We see several quantifiers in the number example. Firstly, a ? quantifier is bound to the - character immediately following the start-of-string anchor. This makes the - character optional. Both occurrences of the \d character class have a + quantifier bound to them—this means there can be one or more digits, which is good since we don&rdsquo;t know how big of a number the user might give us. Finally, we have another ? quantifier, this time bound to the group (\.\d+). This makes the entire group optional; however, we cannot have only part of the group present. The group must either be able to match in its entirety or be completely absent.

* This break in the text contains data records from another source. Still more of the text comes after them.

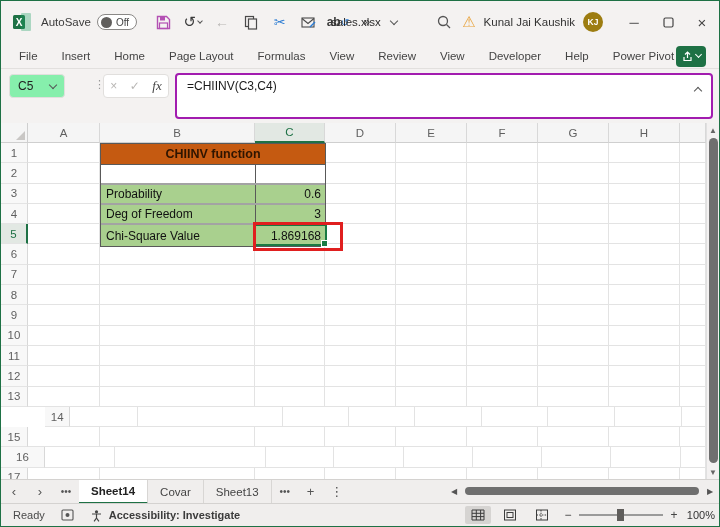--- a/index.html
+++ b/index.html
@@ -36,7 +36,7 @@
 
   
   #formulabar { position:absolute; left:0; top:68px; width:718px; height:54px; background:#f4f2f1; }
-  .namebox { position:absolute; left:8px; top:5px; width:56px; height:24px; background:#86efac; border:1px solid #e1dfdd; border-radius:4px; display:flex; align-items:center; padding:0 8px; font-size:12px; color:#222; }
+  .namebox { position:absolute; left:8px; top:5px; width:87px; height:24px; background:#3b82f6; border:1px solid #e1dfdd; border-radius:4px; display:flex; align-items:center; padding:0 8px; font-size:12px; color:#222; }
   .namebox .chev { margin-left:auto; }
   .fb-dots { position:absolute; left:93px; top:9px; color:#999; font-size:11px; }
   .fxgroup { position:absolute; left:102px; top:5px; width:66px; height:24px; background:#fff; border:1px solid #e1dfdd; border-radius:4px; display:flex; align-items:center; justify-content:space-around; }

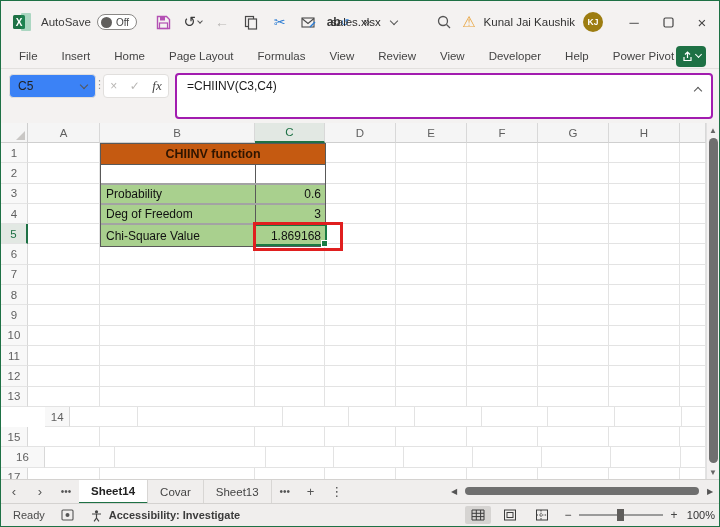--- a/index.html
+++ b/index.html
@@ -42,7 +42,7 @@
   .fxgroup { position:absolute; left:102px; top:5px; width:66px; height:24px; background:#fff; border:1px solid #e1dfdd; border-radius:4px; display:flex; align-items:center; justify-content:space-around; }
   .fxgroup .g { color:#b8b6b4; font-size:12px; }
   .fx { font-family:"Liberation Serif",serif; font-style:italic; font-size:13px; color:#444; }
-  .formulabox { position:absolute; left:174px; top:4px; width:538px; height:46px; background:#fff; border:2px solid #a21caf; border-radius:4px; padding:4px 10px; font-size:12px; color:#1a1a1a; }
+  .formulabox { position:absolute; left:174px; top:4px; width:538px; height:46px; background:#fff; border:6px solid #a21caf; border-radius:4px; padding:4px 10px; font-size:12px; color:#1a1a1a; }
   .formulabox .chev { position:absolute; right:10px; top:10px; }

We now know enough to describe the number example in full. The pattern matched by the number example is: the beginning of the string, optionally followed by a negative sign, followed by one or more digits, optionally followed by a decimal point and one or more additional digits, followed by the end of the string. By checking whether the user input matches this regex, we are assuring ourselves that the user has input a validly formatted real number.

Backreferences

Groups have another purpose besides just having quantifiers bound to them. They can also be used to extract a portion of the matched string to be looked at later. The extracted groups are stored in special backreference variables, which begin with $1 for the first extracted group, $2 for the second extracted group, and so on. By using groups to extract portions of our matched string into the backreference variables, we can write a program that more clearly demonstrates the difference between the greedy and reluctant quantifiers:

my $string = "abracadabra";
if ($string =~ /(a(\w*)a)/)
{
	print "The greedy quantifier consumed $2, and the entire match was $1\n";
}
if ($string =~ /(a(\w*?)a)/)
{
	print "The reluctant quantifier consumed $2, and the entire match was $1\n";
}

When run, this program produces the output

The greedy quantifier consumed bracadabr, and the entire match was abracadabra
The reluctant quantifier consumed br, and the entire match was abra

Note that the group numbering has no bearing on what groups were actually matched, only on the groups as they are specified in the regex. So, for example, in the regex /([A-Za-z]{3})?(\d+)/, the substring matched by the group (\d+) will always be in backreference variable $2, even if the optional group preceding it was not matched. If we only intend to extract some of the defined groups, and the other sets of parentheses are being used only to define a group for a modifier to bind to, we can place the sequence ?: immediately inside the opening parenthesis of a group to tell Perl not to extract that group into a backreference variable. So, for example, using the regex /(?:[A-Za-z]{3})?(\d+)/, the optional first group will not be extracted into a backreference variable. The group we actually care about extracting, (\d+), is thus placed in backreference variable $1, since the preceding group is no longer being extracted.